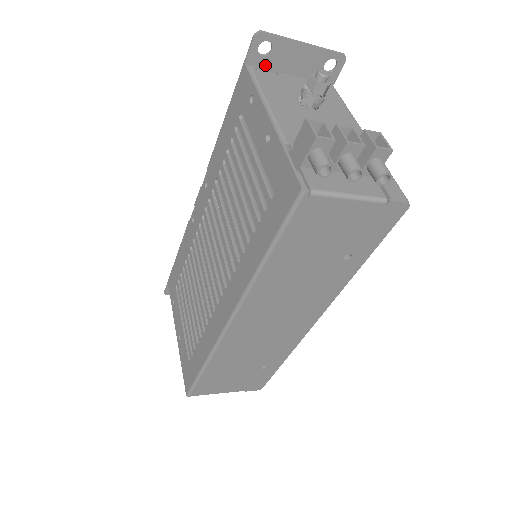
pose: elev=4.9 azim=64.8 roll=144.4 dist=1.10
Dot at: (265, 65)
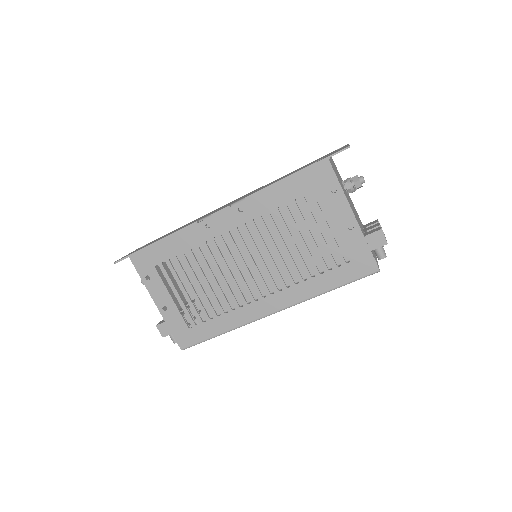
Dot at: occluded
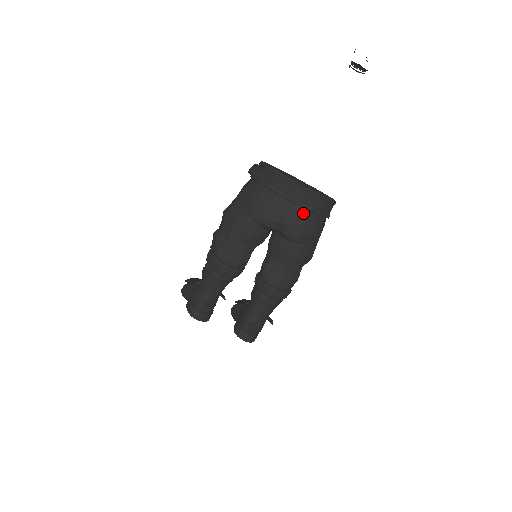
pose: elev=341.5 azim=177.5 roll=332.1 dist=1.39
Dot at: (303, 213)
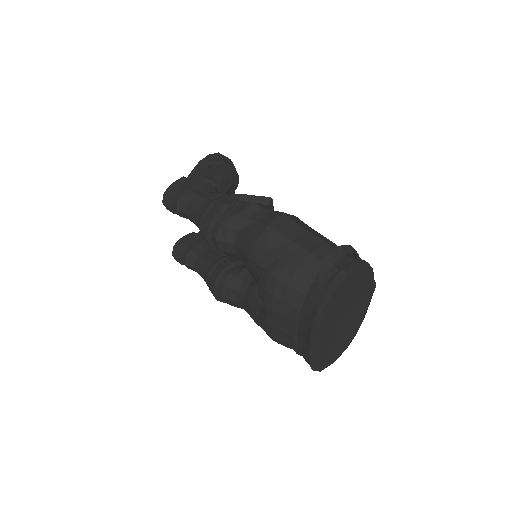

******************************

## Requirement:
Render every text line of the records above as a numbered list, skipping blank lines and leaving the pictures out.

## Exercise response:
1. pose: elev=4.9 azim=64.8 roll=144.4 dist=1.10
2. Dot at: (265, 65)
3. Dot at: occluded
4. pose: elev=341.5 azim=177.5 roll=332.1 dist=1.39
5. Dot at: (303, 213)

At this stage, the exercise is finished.